Natürlich könnte man nun meinen, dass auch über 40 Prozent nicht-deutsch-sprechender Kinder, wie es beispielsweise in der VS Bertha von Suttner oder der VS Gabelsberger der Fall ist, viel ist – insbesondere wenn man weiß, dass es auch Grazer Volksschulen gibt, an denen der Anteil von a.o.-Schülerinnen und -Schüler gegen Null geht (VS St. Veit; VS Mariatrost; VS St. Peter). Die Aufteilung der Kinder ist politisch allerdings nicht ganz einfach – die Zuteilung sei aus logistischen Gründen stark von örtlichen Gegebenheiten abhängig: "Wir können Kinder nicht quer durch die Stadt in die Schule fahren lassen", bekräftigt man im Büro des Bildungsstadtrates.

Die Eltern könnten jedenfalls bei der Anmeldung drei der 38 Grazer Volksschulen aussuchen, von denen nur eine Wohnort-nahe und die anderen beiden frei wählbar sind. Rund 91 Prozent würden hier die erste Wahl bekommen. "Die Verteilung funktioniert über die Eltern – wir können nicht für die Kinder entscheiden, damit tun wir ihnen nichts Gutes." Will man eine gleichmäßigere Verteilung der Kinder mit Migrationshintergrund, so müsste also erst beim Wohnort angesetzt worden. Aus dem Büro des Bildungsstadtrates meint man diesbezüglich, es müsse grundsätzlich großräumiger gedacht werden – nicht innerhalb der Stadt solle verteilt werden, sondern über das ganze Land, um den Druck von den Ballungsräumen zu nehmen.

Schulen heißen willkommen

Konträr zur stets aufrechten "rechtes Murufer, linkes Murufer"-Diskussion befindet sich die Volksschule mit dem höchsten Anteil an "a.o."-Schülerinnen und -Schülern übrigens mitten im bürgerlichen St. Leonhard: Beinahe die Hälfte der Kinder an der VS St.

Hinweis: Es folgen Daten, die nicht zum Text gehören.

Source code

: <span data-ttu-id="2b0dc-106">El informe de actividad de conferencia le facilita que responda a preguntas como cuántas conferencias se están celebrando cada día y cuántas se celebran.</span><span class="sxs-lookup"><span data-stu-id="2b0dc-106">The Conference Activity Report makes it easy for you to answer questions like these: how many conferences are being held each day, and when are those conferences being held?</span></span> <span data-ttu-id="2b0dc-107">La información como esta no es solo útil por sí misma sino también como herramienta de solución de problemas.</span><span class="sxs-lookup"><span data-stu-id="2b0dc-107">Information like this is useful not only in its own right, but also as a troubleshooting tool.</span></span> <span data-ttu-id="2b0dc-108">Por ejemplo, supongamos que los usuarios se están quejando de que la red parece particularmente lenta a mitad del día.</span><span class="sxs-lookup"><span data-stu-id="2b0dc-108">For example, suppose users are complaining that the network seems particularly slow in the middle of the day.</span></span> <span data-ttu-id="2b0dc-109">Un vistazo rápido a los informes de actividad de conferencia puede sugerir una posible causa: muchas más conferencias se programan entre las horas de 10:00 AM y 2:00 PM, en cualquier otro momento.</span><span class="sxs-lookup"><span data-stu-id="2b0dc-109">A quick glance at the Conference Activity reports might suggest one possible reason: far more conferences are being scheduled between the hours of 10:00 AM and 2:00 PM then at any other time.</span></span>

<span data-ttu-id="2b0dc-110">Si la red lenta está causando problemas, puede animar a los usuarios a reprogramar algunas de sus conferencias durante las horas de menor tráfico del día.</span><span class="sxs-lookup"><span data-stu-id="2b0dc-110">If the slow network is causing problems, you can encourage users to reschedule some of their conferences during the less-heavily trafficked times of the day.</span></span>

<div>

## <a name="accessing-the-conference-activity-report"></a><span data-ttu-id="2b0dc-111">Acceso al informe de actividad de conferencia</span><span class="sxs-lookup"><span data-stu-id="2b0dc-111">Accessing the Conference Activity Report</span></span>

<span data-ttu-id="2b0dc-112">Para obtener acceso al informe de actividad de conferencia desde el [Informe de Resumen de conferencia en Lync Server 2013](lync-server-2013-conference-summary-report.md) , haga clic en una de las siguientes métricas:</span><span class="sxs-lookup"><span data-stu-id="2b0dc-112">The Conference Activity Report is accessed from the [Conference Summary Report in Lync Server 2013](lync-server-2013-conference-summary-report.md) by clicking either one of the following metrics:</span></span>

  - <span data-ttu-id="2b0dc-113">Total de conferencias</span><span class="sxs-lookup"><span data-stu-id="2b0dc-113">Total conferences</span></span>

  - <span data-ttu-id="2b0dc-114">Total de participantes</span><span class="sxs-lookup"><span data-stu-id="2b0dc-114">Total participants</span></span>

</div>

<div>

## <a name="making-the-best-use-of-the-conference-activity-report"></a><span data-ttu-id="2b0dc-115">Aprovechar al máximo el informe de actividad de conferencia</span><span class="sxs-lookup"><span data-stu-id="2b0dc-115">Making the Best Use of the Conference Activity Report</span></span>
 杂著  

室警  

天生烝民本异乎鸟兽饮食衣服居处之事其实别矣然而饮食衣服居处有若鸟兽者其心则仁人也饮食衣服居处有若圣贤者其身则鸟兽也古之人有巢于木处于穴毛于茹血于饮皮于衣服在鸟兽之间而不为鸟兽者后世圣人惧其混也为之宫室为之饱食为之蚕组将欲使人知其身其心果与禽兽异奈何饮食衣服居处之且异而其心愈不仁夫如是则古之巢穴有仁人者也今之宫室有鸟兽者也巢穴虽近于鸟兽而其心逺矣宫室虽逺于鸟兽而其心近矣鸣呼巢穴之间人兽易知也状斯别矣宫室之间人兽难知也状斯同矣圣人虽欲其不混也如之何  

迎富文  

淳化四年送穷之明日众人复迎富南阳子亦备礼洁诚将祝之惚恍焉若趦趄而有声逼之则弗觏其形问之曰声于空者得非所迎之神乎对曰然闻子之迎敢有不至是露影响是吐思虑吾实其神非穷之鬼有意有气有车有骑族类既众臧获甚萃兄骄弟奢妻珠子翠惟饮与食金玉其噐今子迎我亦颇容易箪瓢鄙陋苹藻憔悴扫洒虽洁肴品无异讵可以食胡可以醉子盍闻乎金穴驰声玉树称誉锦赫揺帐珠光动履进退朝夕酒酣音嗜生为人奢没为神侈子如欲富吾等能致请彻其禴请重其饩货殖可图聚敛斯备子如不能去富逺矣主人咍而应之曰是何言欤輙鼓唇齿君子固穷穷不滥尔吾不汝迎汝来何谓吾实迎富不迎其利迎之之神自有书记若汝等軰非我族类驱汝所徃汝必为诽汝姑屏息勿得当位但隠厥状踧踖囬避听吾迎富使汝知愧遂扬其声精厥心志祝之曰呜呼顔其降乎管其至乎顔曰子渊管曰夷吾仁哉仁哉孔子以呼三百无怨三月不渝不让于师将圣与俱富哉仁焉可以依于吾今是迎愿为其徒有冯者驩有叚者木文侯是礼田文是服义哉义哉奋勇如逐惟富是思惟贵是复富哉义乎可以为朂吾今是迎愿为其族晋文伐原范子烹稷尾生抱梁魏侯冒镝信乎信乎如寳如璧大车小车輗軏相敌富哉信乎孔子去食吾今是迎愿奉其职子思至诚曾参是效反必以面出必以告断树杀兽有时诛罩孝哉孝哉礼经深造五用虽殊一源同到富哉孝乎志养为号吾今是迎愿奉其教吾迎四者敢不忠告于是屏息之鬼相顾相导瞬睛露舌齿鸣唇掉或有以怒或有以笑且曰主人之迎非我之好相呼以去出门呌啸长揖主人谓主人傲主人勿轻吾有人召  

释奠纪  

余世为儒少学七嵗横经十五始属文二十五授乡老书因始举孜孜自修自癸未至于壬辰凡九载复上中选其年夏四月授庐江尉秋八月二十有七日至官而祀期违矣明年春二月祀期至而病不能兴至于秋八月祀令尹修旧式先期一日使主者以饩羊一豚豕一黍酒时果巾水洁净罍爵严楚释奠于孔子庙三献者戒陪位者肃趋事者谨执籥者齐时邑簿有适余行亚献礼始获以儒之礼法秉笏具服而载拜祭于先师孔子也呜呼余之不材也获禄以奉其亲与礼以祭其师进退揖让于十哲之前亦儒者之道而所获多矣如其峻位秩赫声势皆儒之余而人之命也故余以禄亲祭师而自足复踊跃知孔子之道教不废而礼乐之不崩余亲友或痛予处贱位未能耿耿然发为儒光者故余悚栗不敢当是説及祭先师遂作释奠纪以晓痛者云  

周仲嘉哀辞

Leonhard links der Mur spricht kein oder nur kaum Deutsch, denn die 2019 neu eröffnete Volksschule diente im Sinne einer "Willkommensschule" im Frühjahr diesen Jahres als Erstanlaufstelle für ukrainische Kinder und Jugendliche.

Um diesem "Faktencheck" zu einem durchaus sensiblen Thema keinen Anlass zur hitzigen Diskussion, sondern einen positiven Ausblick nachzulagern, noch ein erfreuliches Faktum: der Anteil von Kindern, die kein oder kaum Deutsch sprechen nimmt im Laufe eines Schuljahres dank Förderangeboten und des Einsatzes der Pädagoginnen und Pädagogen stets ab: "Man kann davon ausgehen, dass 400 Kinder im Zuge des Schuljahres den a.o. Status wieder verlieren", heißt es aus dem Büro Hohensinner.